The cost to connect and implement an analogue pressure signal to an Electronic Control Unit (e.g. a PLC) is much higher than a direct switch output. A user may take many switch contact inputs into a system for the cost of a single analogue input, allowing many more pressure switch points to be monitored and controlled for the same cost. Now why are electronic pressure switches so popular? The flexibility and reliability of electronic pressure switches is far higher than the older, mechanical pressure switches. Depending on the specific product, electronic switches often provide between one and two switch output signals and an analogue output – all at the same time with only one pressure port.

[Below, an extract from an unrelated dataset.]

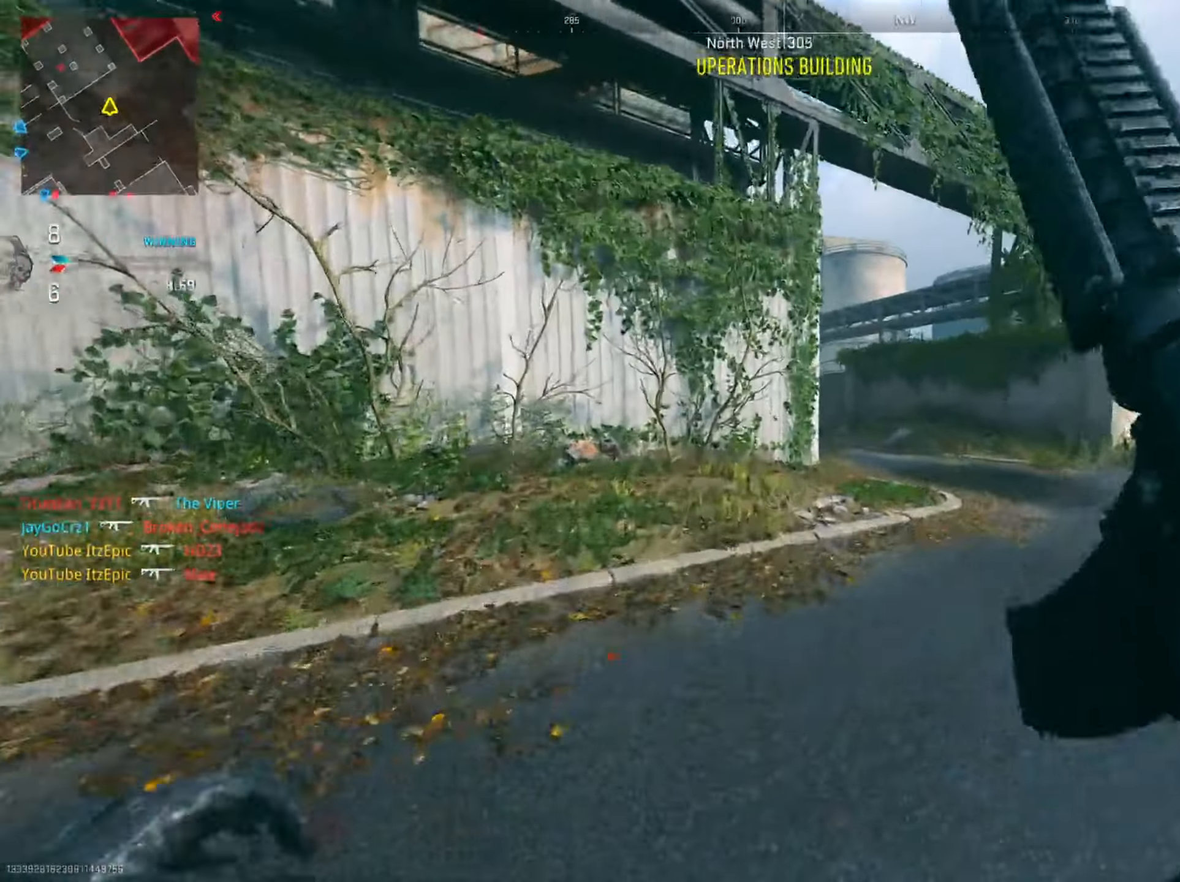
{"buttons": [], "left_stick": "up", "right_stick": "center", "events": [[33, "right_stick", "right"], [166, "left_stick", "up-left"], [266, "right_stick", "center"], [400, "left_stick", "up"]]}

Hence, an electronic pressure switch “combines” a pressure sensor for continuous data collection and one or two mechanical switches to control limit values within the process. Reducing the number of measuring points and reducing the number of products in use, provides a real cost-saving benefit to the user. Electronic pressure switches simplify process control and therefore often substitute mechanical pressure switches in the following applications:

  • Replacing mechanical pressure switches mounted in a pressure line to provide more control over these switch operations, offering local programming and a local LED display of the actual pressure to assist with operator information or troubleshooting.
  • In applications with many switching cycles and/or vibration – electronic pressure switches maintain the switch point much more reliably than mechanical switches, without being subject to the same fatigue and mechanical wear.
  • Situations that require individual programming of the switching operation, i.e. programming a switch reset point that deactivates the switch signal once the pressure has passed a set value for a certain period of time.
  • Where a local indication is needed, an electronic pressure switch can replace a mechanical gauge, as the display allows the user to see the trend in pressure locally at the machine.
  • Preventing system oscillation – adjustable hysteresis of switch point allows users to have more control, i.e. cycling on and off in quick succession, as the switch and reset switch point are not programmed for damping.
  • Optionally, by IO Link, the user can reprogram switches over the signal cable to change the switch points on a system, increasing system flexibility and ease of programming.

An analogue pressure transmitter signal will provide core information, however, it is expensive to interface where numerous pressure values need monitoring and control. Where intelligent, cost-effective information is required, electronic pressure switches satisfy these requirements and this explains their increasing popularity.